The Ico & Shadow of the Colossus Collection Review

Posted By | On 11th, Oct. 2011

Fumito Ueda’s classic, Shadow of the Colossus and Ico, were two of the only games last generation that could arguably be called ‘art’, along with a few others like Metroid Prime and Okami. These two games were always considered very unusual- they still are. And for good reason. Both of them give off a vibe of isolation like no other game, and have to be the two most atmospheric games on the PS2. Add to that the fact that the only battles Shadow of the Colossus contains are boss battles, and we have on our hands two games with a very unique structure. Both of them were, however, extremely good games. Do they still hold up well after so many years of release? Does this HD re-release do them justice?

HD sure agrees with Ueda’s games.

Shadow of the Colossus has to be one of my favourite games of all time, so let’s begin with talking about that. The first thing you see when you boot up SOTC is that the world looks simply beautiful. With the remastered HD visuals, all the textures are sharp and crystal clear, and the draw distances are absolutely amazing. Everything from the rocks and the sand to the trees and the freaking fur of the Colossi looks marvelous and incredibly detailed.

But the visuals never were the highlight of the game. The main question is, is the game still as wonderful and as fun as it was back in 2005, when it was first released? Of course it is. The beauty of the game, it seems, is timeless. The premise of the game is very strange and unique- we’re in a land that inhabits 16 huge colossi, and your goal is to kill all of them. That’s it- there are no other battles but the boss battles. All you have to do is make your way to the colossi after some platforming sections or exploration, and kill the bosses. In theory, it seems like a very bland and boring premise. In practice, it’s one of the most surreal games ever.

It’s hard to describe just how good Shadow of the Colossus is, and what its appeal is. Some things like the camera and the battle system are still hindrances to the experience, but it’s still a very bleak, unique and surreal experience that is as good right now as it was 6 years ago, if not better with even better visuals than before.

No matter how many times I play Shadow of the Colossus, every time I see one of those huge colossi, I go “Oh f**k!”

And that brings us to the original Ueda game, Ico, the one that started it all. Ico’s structure is a lot like the old time Prince of Persia games. You’re stuck in a castle, and you have to make your way through it. However, there’s much more to Ico than you can imagine. In contrast to the vast, open spaces of SOTC, Ico is all about claustrophobia and isolation, with just you and a mysterious girl helping each other out as you look for a way out of this bizarre castle.

The game can be called one, big escort mission, but saying so would be wrong, because escort missions are usually boring, frustrating and broken. Ico is anything but all that. Everything about Ico exudes atmosphere and a feeling of desperation, and yet a faint glimmer of hope as you make your way through each arena. You defeat shadowy enemies with your sword through a battle system that is far from perfect. It’s about one of the only things in the entire game I’d call broken, but it doesn’t matter much anyway, since the main attraction of the game for me is the incredible platforming.

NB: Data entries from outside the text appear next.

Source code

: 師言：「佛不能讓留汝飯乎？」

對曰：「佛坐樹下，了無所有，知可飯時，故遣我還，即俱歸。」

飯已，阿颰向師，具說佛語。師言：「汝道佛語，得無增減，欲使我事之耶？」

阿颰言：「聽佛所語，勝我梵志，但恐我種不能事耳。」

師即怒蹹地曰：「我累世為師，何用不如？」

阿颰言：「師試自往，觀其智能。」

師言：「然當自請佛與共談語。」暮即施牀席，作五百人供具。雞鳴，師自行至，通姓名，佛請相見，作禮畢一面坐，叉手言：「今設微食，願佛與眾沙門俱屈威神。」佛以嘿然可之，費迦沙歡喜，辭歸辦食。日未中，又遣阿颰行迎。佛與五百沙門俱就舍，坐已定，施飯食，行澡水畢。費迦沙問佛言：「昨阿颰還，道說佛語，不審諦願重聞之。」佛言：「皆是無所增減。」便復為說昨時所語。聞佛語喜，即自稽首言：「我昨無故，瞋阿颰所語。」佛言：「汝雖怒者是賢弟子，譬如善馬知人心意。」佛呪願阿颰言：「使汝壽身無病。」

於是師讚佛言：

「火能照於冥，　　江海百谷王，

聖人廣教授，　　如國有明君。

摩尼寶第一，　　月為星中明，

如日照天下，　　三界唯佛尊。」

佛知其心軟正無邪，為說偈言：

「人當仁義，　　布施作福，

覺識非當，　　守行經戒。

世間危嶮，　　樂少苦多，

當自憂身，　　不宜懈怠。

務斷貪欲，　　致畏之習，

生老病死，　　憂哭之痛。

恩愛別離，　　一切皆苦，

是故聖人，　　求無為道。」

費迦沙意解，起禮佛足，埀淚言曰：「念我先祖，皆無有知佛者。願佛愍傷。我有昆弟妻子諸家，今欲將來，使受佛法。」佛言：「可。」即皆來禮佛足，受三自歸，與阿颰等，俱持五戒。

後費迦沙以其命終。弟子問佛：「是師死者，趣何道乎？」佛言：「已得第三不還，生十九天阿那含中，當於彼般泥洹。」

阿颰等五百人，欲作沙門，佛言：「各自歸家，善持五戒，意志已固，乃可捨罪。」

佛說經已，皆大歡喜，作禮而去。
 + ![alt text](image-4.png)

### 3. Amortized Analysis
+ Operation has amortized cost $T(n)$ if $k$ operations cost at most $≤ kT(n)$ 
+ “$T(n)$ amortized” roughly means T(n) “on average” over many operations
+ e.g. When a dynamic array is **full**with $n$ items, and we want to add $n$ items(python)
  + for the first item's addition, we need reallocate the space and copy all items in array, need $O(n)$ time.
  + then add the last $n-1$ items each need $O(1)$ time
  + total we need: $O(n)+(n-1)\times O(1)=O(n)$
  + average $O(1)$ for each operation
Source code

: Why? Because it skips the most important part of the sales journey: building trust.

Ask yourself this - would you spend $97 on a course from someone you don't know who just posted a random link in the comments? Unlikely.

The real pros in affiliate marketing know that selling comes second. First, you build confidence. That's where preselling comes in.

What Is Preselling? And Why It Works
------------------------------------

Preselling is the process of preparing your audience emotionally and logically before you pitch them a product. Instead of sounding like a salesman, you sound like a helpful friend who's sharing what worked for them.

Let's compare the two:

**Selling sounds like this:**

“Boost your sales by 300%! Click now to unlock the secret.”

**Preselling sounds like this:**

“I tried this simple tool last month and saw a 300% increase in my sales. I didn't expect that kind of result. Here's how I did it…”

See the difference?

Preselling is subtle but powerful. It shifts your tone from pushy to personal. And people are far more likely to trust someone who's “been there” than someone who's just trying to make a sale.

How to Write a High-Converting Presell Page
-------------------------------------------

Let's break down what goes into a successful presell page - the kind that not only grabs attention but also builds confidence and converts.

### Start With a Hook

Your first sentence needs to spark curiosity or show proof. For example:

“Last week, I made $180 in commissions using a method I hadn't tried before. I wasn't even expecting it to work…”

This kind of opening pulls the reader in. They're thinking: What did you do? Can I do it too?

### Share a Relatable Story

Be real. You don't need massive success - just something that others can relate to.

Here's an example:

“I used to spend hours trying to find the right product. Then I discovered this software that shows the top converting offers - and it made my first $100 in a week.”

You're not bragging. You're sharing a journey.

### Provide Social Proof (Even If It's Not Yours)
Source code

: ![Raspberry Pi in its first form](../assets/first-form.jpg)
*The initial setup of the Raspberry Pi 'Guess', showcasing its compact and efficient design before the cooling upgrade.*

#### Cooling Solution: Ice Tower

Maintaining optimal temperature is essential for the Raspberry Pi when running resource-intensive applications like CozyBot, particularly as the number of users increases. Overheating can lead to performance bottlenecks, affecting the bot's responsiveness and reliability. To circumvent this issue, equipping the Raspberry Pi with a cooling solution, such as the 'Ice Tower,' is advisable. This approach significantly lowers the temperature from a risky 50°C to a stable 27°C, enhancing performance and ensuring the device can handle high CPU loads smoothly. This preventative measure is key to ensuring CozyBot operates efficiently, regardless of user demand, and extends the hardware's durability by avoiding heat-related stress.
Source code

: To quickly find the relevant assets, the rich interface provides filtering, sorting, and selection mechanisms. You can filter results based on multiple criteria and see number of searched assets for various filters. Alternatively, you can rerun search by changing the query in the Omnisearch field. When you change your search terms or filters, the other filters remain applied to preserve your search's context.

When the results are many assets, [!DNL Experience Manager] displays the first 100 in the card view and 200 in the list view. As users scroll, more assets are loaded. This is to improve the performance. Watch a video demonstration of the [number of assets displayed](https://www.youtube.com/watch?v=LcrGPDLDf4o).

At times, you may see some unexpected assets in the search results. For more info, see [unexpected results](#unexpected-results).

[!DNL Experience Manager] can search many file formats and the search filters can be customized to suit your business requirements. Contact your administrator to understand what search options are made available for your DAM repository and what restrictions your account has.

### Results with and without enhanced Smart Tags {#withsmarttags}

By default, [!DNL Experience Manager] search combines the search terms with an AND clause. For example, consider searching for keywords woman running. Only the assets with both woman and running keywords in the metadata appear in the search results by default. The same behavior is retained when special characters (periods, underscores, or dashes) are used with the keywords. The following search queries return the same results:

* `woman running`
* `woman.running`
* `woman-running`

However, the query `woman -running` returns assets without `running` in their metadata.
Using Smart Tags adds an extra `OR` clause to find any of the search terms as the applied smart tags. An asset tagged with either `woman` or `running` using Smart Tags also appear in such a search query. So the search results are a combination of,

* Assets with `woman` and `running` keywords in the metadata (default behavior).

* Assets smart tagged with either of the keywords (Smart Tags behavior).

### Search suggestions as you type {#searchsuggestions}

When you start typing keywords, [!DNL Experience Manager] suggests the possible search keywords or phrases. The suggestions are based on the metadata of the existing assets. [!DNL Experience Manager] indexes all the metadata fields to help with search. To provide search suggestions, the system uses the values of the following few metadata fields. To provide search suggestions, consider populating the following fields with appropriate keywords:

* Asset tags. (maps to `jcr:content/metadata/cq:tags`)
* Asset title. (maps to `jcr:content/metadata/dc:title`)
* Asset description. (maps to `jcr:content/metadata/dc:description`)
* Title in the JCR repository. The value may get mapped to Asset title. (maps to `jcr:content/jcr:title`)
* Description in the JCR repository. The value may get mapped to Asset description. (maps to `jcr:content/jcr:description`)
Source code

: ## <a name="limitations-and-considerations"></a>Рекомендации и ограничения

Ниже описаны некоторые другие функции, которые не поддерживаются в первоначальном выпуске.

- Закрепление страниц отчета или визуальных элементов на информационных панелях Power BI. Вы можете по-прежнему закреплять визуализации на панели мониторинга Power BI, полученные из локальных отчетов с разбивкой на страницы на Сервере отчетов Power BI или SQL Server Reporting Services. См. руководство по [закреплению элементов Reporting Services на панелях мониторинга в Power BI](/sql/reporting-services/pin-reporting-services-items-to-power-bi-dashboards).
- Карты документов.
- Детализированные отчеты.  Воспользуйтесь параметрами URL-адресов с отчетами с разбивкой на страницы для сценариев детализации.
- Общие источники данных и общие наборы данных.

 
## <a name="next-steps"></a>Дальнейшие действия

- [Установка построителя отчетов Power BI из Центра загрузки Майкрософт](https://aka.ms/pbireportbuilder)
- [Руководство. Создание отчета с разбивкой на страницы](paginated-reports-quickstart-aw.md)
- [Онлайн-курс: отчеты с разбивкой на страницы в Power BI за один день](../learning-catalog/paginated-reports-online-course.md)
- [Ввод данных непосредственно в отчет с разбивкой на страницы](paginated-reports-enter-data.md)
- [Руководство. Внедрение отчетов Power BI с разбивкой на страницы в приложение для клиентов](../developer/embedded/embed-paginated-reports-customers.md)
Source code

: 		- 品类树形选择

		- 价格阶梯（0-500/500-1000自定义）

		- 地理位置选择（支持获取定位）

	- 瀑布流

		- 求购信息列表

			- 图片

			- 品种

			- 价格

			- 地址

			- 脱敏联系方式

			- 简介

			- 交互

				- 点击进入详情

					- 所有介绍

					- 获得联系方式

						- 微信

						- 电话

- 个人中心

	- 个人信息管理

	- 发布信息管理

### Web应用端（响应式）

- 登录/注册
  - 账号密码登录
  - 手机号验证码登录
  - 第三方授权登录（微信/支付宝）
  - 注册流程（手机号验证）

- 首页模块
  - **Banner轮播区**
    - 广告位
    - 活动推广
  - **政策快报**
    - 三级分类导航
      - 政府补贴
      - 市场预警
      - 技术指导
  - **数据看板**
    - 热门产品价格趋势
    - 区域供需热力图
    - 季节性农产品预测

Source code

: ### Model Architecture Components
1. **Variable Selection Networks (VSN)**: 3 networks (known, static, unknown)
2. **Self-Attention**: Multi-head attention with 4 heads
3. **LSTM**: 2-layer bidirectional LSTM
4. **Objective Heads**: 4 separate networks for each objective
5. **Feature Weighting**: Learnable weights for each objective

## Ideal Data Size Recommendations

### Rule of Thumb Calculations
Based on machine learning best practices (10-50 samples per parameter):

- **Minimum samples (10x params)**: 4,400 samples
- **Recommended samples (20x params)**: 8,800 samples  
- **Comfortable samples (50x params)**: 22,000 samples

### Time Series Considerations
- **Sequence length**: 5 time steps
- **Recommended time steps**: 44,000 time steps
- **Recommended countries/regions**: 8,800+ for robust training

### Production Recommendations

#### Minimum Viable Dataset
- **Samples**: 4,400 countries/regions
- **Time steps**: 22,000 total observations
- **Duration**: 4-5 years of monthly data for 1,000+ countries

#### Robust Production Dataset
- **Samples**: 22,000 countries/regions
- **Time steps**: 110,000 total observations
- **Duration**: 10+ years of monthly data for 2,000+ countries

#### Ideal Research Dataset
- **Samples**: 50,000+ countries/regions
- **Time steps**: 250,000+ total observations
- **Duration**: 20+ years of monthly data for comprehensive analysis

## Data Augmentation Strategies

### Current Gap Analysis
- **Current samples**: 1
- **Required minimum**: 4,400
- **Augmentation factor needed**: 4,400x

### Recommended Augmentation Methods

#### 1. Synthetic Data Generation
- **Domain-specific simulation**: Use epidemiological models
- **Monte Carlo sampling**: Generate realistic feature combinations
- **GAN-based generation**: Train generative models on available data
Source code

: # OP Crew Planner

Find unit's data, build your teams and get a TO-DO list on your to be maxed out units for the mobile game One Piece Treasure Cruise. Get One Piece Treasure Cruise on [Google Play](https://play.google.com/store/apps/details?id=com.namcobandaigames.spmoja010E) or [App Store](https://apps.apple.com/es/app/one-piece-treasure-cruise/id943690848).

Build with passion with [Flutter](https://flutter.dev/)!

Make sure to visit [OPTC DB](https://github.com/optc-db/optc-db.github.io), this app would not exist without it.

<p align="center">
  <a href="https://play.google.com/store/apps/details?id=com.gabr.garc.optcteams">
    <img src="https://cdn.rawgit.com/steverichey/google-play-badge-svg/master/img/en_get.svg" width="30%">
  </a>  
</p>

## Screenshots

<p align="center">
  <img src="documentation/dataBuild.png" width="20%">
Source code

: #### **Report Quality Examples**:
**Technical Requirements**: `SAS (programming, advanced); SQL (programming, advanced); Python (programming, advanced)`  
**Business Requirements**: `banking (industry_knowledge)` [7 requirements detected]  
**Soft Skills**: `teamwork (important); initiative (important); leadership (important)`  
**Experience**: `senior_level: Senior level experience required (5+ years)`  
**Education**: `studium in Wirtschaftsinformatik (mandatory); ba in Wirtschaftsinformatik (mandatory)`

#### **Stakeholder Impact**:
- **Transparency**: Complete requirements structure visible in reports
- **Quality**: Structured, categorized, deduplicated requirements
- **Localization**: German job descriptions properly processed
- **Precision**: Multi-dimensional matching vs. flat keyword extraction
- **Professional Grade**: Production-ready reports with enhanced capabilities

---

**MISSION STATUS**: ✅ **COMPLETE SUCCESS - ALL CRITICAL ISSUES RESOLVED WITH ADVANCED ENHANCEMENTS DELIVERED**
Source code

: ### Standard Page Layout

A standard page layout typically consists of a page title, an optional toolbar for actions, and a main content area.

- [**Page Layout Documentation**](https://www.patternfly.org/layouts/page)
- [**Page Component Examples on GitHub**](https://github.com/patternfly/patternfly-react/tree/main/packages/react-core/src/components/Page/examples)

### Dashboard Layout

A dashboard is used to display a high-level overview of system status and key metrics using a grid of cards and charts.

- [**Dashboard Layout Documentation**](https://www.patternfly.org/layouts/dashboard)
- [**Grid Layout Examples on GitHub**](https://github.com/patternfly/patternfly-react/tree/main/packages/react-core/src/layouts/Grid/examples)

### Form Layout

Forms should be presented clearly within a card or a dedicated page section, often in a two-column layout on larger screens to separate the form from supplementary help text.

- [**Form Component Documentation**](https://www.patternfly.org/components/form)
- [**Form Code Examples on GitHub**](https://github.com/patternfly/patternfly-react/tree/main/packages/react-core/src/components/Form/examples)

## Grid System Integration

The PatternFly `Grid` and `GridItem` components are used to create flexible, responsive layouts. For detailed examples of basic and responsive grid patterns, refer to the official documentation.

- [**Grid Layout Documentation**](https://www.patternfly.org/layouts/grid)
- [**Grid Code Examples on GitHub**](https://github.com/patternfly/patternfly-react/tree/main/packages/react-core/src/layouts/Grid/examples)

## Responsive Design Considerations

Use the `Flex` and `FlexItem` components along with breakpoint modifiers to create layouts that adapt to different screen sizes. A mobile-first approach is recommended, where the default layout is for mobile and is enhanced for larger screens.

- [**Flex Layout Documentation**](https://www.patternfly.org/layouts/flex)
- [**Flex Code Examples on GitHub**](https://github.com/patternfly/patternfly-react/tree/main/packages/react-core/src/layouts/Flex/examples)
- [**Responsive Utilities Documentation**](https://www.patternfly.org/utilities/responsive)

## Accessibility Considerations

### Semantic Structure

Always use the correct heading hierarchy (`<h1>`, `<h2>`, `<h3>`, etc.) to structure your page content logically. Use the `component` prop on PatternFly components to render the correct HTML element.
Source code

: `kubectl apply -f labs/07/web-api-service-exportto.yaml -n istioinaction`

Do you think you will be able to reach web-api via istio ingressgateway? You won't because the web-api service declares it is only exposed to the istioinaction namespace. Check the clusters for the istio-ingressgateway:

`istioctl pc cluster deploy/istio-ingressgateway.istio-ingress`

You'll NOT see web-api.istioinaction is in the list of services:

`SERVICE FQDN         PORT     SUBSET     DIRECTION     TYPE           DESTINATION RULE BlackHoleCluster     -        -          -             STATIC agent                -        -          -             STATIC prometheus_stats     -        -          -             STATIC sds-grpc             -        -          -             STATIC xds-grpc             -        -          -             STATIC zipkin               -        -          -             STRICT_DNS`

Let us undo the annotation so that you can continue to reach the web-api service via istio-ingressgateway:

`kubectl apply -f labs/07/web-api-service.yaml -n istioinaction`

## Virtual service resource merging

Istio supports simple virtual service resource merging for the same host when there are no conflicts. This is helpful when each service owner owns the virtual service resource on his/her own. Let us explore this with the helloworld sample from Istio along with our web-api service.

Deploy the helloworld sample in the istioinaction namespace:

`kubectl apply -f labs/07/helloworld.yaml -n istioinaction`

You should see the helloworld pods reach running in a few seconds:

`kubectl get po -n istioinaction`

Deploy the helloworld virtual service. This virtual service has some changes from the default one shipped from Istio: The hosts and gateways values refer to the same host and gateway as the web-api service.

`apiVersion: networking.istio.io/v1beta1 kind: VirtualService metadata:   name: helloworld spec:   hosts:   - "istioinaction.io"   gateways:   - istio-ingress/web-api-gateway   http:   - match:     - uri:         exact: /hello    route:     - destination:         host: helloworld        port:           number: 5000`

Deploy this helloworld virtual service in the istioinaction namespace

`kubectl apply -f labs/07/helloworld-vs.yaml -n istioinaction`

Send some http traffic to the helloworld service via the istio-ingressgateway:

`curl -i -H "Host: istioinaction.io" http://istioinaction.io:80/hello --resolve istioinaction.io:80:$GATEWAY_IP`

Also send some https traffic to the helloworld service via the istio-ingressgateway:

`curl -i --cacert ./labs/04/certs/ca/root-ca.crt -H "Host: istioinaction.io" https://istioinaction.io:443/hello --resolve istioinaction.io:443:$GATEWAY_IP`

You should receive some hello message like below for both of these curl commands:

Platforming in Ico is an absolute blast. It’s a hell lot of fun to make our way through rooms with some great platforming sections, while making sure that Yorda, the girl we’re trying to keep safe, comes to no harm.

Ico tells a very gratifying story of friendship, and it warms the heart to see the interaction and feeling of companionship between Yorda and Ico, and how they both have each others’ backs, no matter what. The ending of the game is still as good as ever, and the experience overall is one you will not soon forget.

The cel-shaded visuals of Ico will always look wonderful, HD or no.

Ultimately, Ico and Shadow of the Colossus have both been done justice in this HD remastering. The graphics are radically improved, the textures much better, and while some of the problems that should have been fixed are still prevelant, the games are still as wonderful and beautiful as ever. If you’ve never played either of the two before, this is one HD collection you have to buy.

This game was reviewed on the PlayStation 3.


Very good textures; smooth framerate; games still as atmospheric and spooky as ever; Shadow of the Colossus' huge game world has been remastered brilliantly; Ico's platforming is a joy


Screen tearing here and there; Combat in both games is a bit wonky; Camera work in SOTC still hasn't been fixed

Final Verdict:
Ico and Shadow of the Colossus are just as beautiful, vague and spooky as they were back when they were originally released.